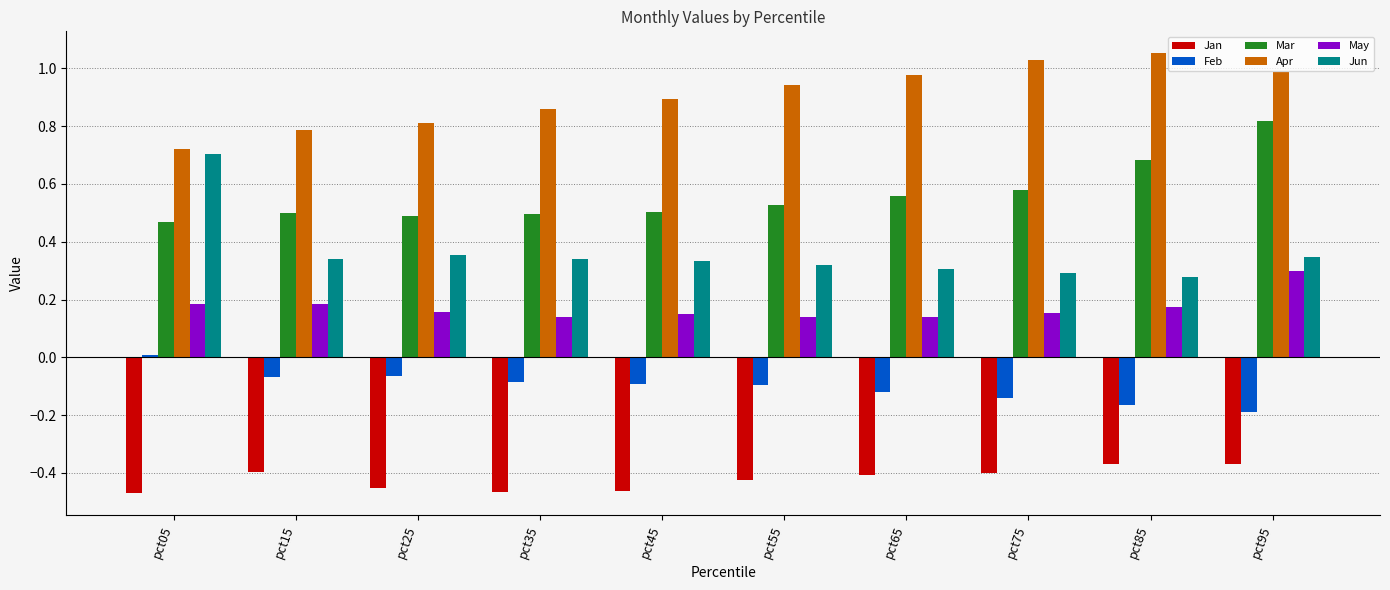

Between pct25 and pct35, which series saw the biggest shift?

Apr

* * *

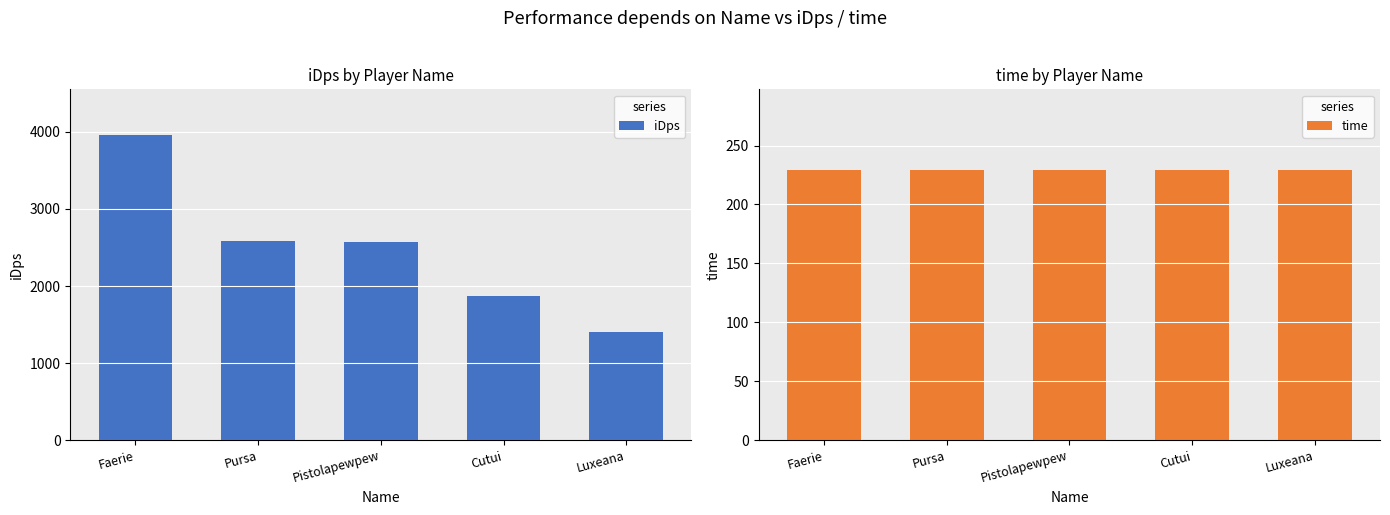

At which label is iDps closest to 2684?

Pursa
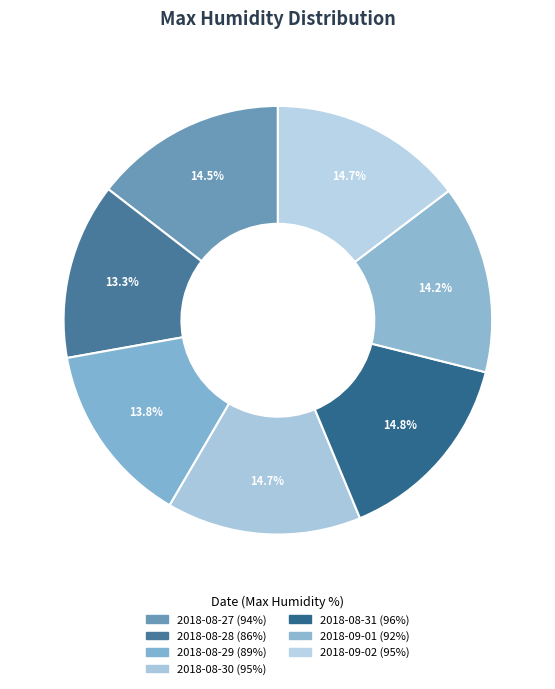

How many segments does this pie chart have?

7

WHAT IS REQUIRED: List each line of the material above that contains the word "which".

OUTPUT:
Between pct25 and pct35, which series saw the biggest shift?
At which label is iDps closest to 2684?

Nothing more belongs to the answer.